▶ [What is required] Turn every text line in the rows below into a Markdown table with the columns Number and Line Text, numbering the lines in order and skipping blank ones. Leave the pictures out of your answer.
━━━━━━━━━━━━━━━━
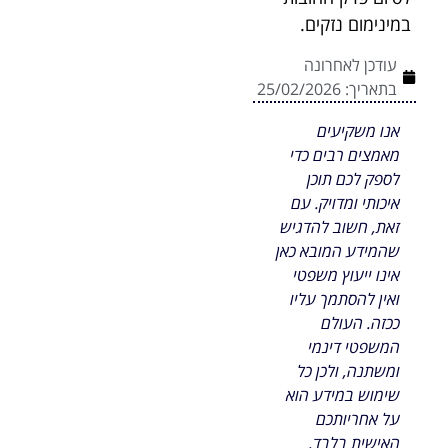
במינימום נזקים.
עודכן לאחרונה
בתאריך:
25/02/2026
אנו משקיעים
מאמצים רבים כדי
לספק לכם תוכן
איכותי ומדויק. עם
זאת, חשוב להדגיש
שהמידע המובא כאן
אינו ייעוץ משפטי
ואין להסתמך עליו
ככזה. העולם
המשפטי דינמי
ומשתנה, ולכן כל
שימוש במידע הוא
על אחריותכם
האישית בלבד.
━━━━━━━━━━━━━━━━
▶ [Task solution]
| Number | Line Text |
|---|---|
| 1 | במינימום נזקים. |
| 2 | עודכן לאחרונה |
| 3 | בתאריך: |
| 4 | 25/02/2026 |
| 5 | אנו משקיעים |
| 6 | מאמצים רבים כדי |
| 7 | לספק לכם תוכן |
| 8 | איכותי ומדויק. עם |
| 9 | זאת, חשוב להדגיש |
| 10 | שהמידע המובא כאן |
| 11 | אינו ייעוץ משפטי |
| 12 | ואין להסתמך עליו |
| 13 | ככזה. העולם |
| 14 | המשפטי דינמי |
| 15 | ומשתנה, ולכן כל |
| 16 | שימוש במידע הוא |
| 17 | על אחריותכם |
| 18 | האישית בלבד. |